WORK TO BE COMPLETED – In the copy you make, include no pictures, and transcribe every record exactly.
THE DATA below:
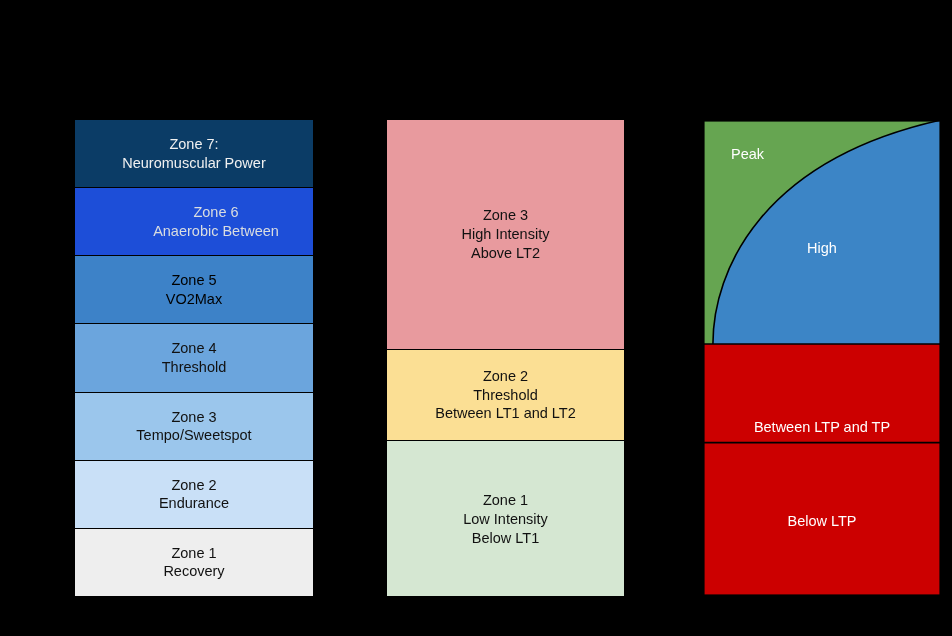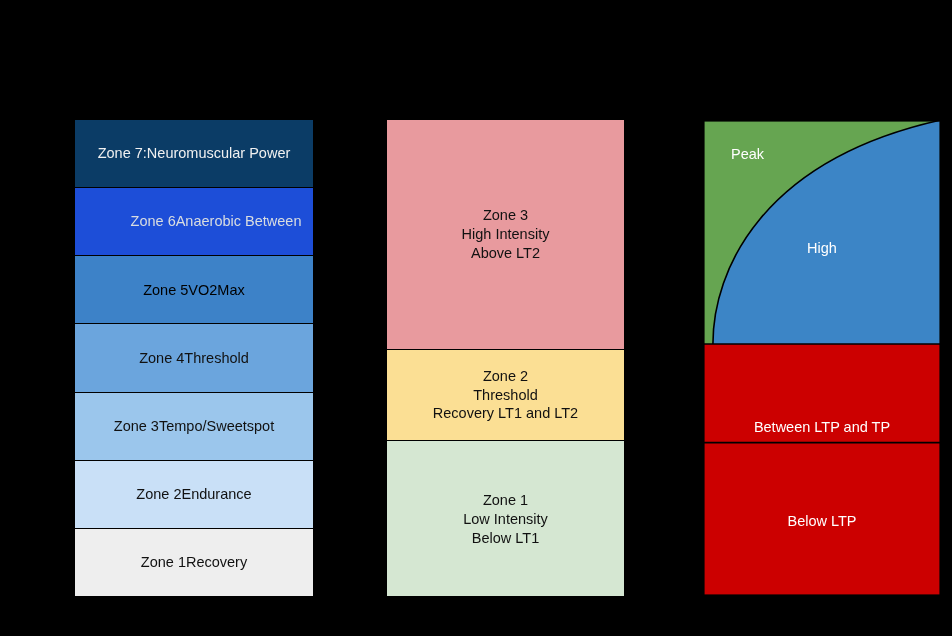"Zone 7:" #col-zones7 .band { flex-direction: row -> column }
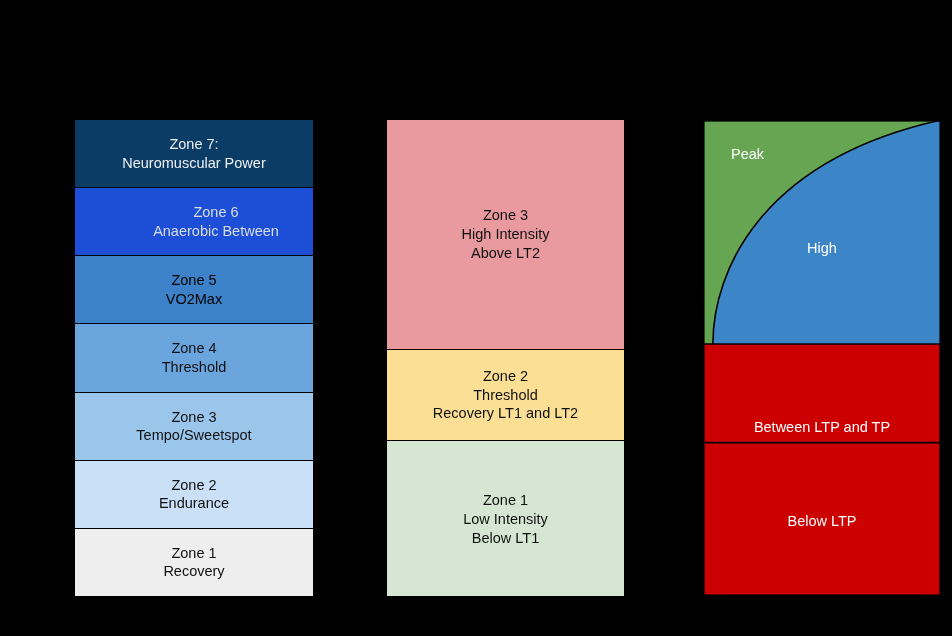"Recovery LT1 and LT2" span.txt { text: Recovery -> Between }
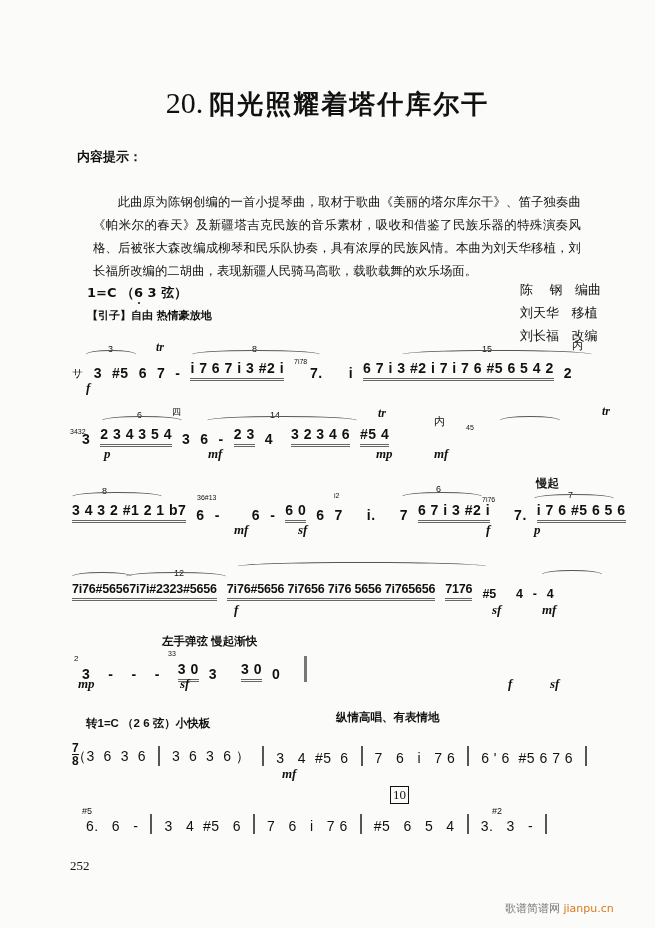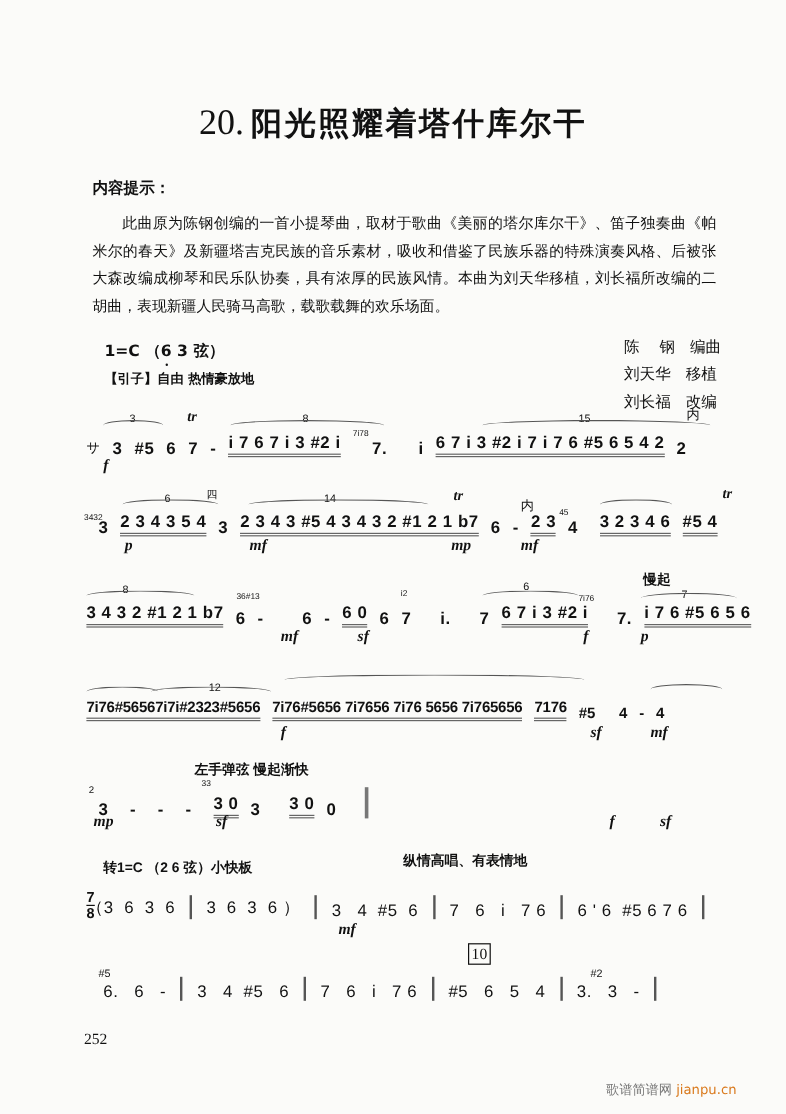"此曲原为陈钢创编的一首小提琴曲，取材于歌曲《美丽的塔尔库尔干》、笛子独奏曲《帕米" .intro p { margin: 0 -> 16px }
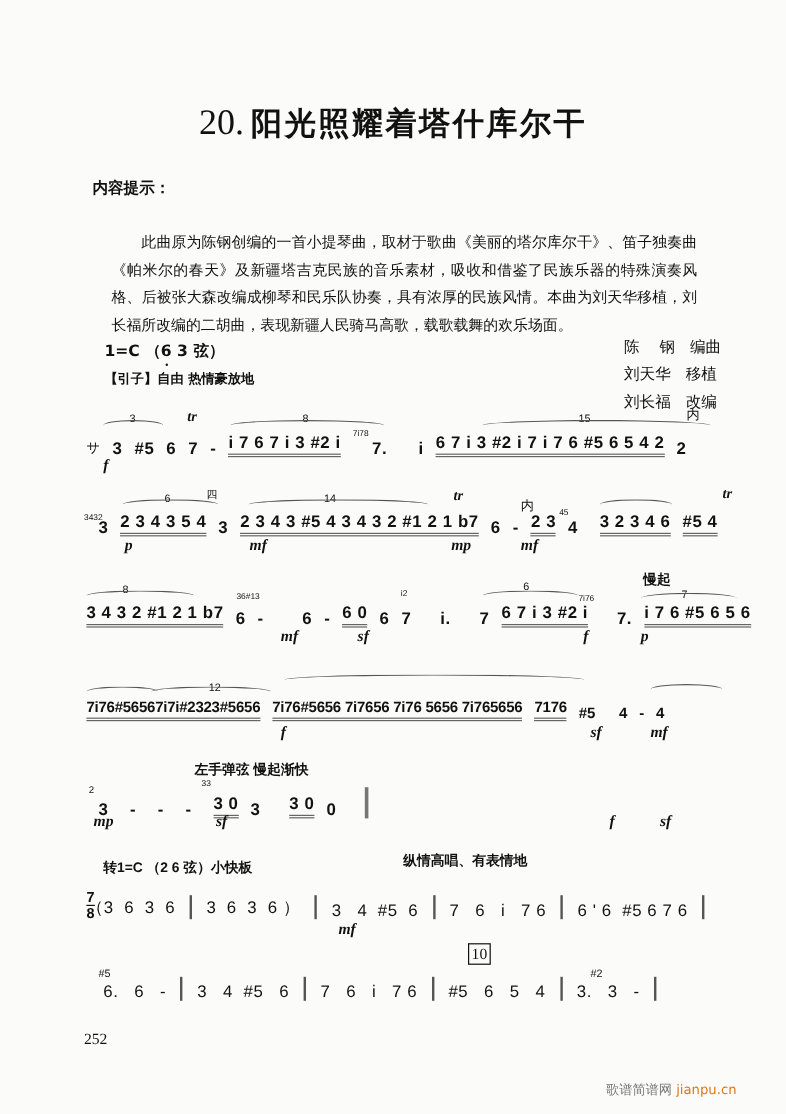"2 3 4 3 #5" span.grp { html: <span>2 3 4 3 #5 4 3 4 3 2 #1 2 1 b7</span> -> none }
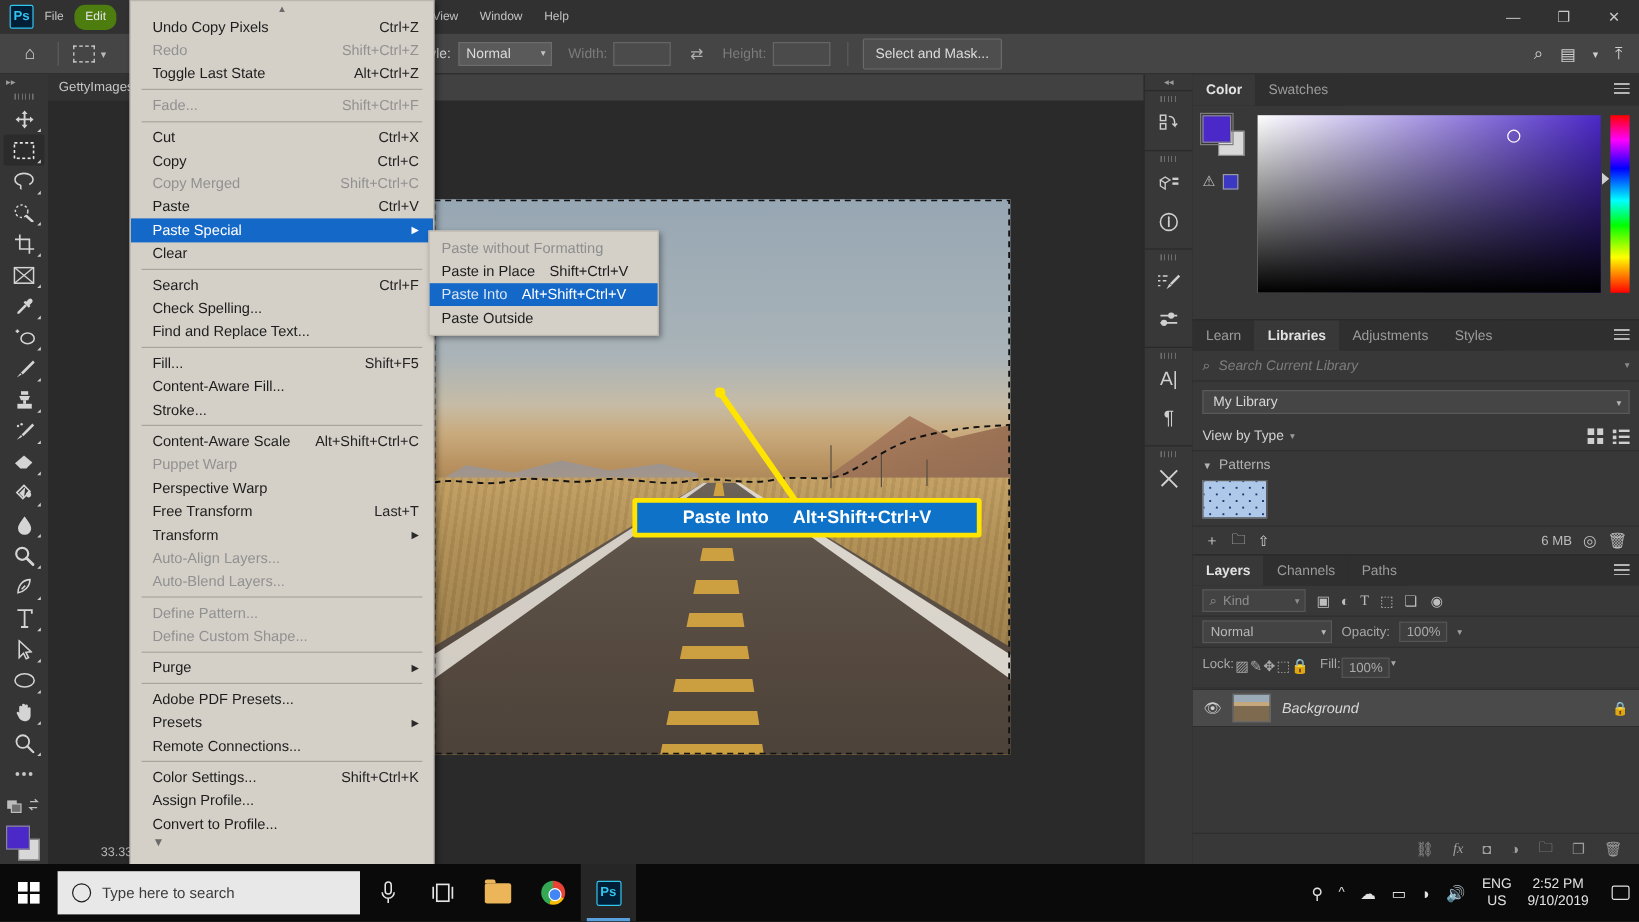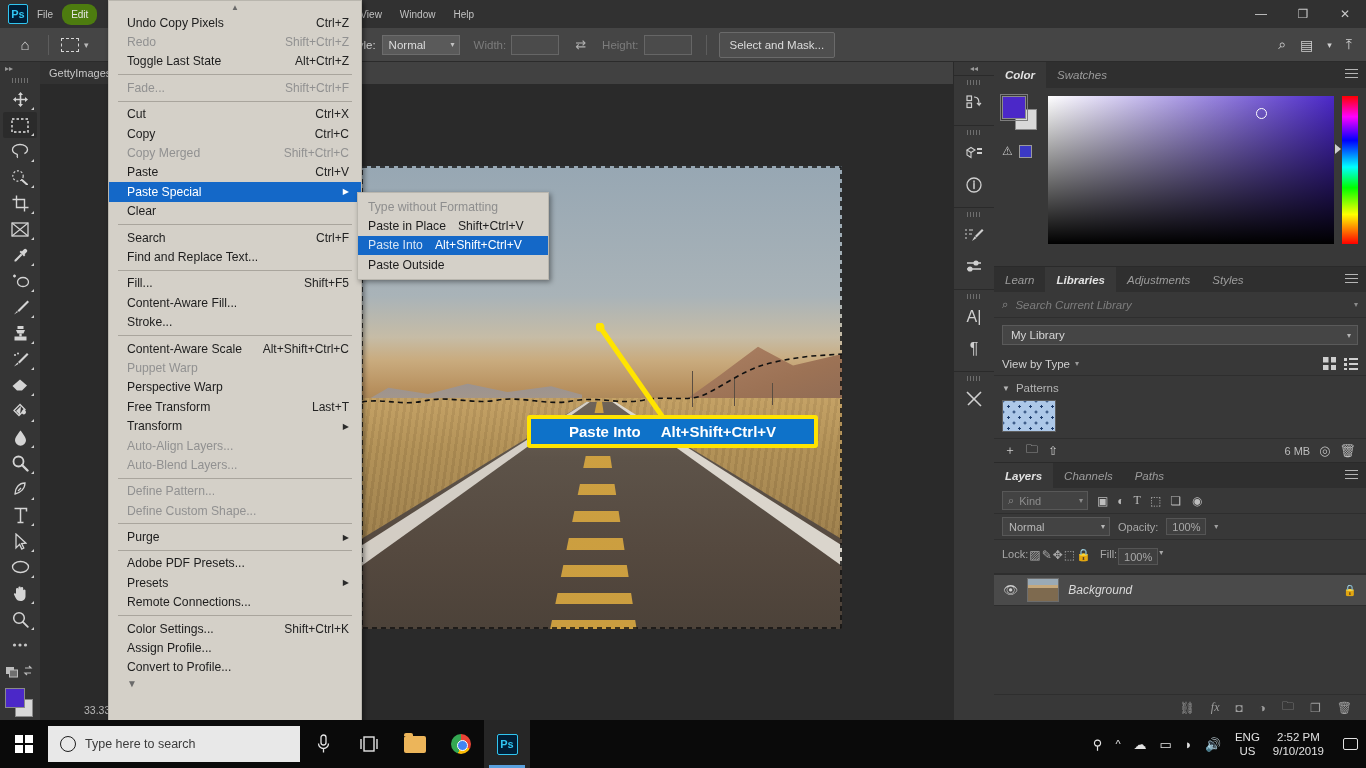"Color" .ptab { font-style: italic -> none }
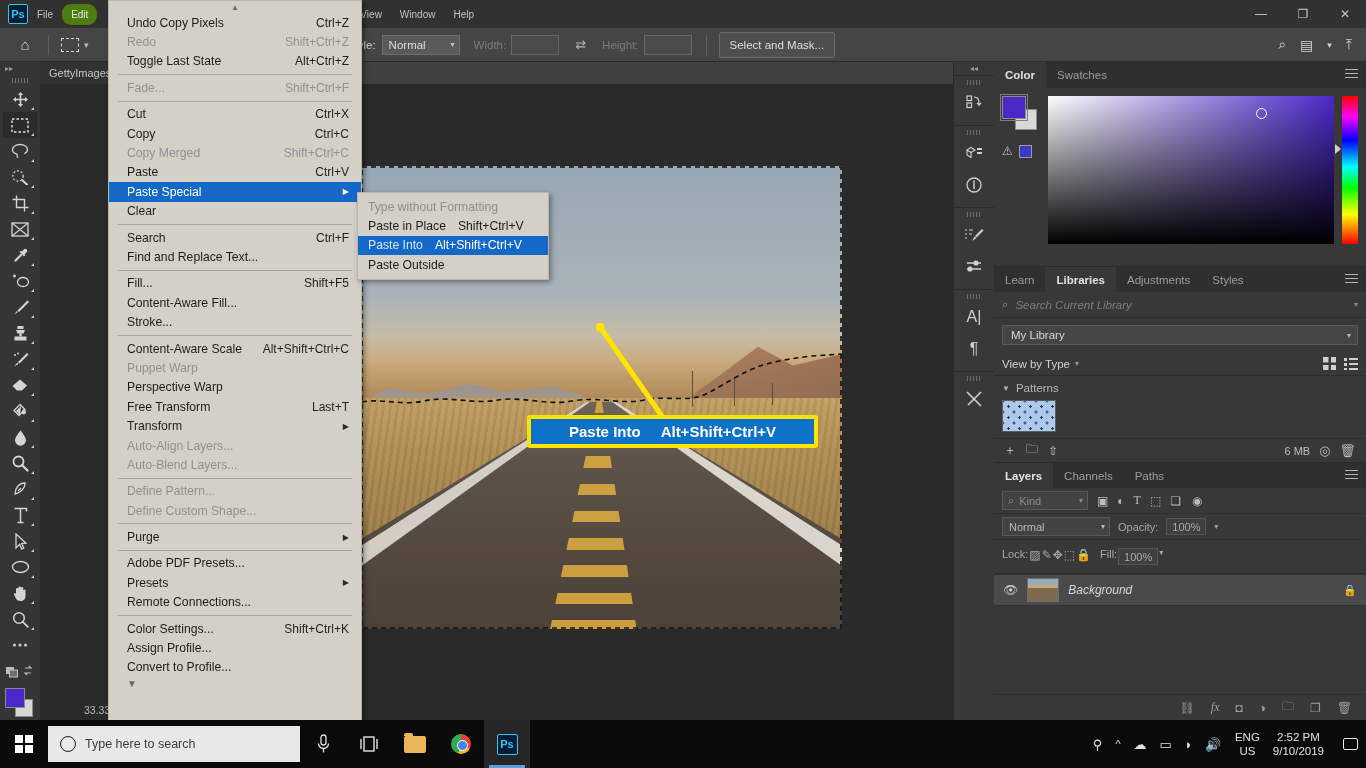"Type without Formatting" span.lbl { text: Type -> Paste }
End of THE DATA.
EXERCISE RESPONSE –
"Zone 7:" #col-zones7 .band { flex-direction: row -> column }
"Recovery LT1 and LT2" span.txt { text: Recovery -> Between }
"此曲原为陈钢创编的一首小提琴曲，取材于歌曲《美丽的塔尔库尔干》、笛子独奏曲《帕米" .intro p { margin: 0 -> 16px }
"2 3 4 3 #5" span.grp { html: <span>2 3 4 3 #5 4 3 4 3 2 #1 2 1 b7</span> -> none }
"Color" .ptab { font-style: italic -> none }
"Type without Formatting" span.lbl { text: Type -> Paste }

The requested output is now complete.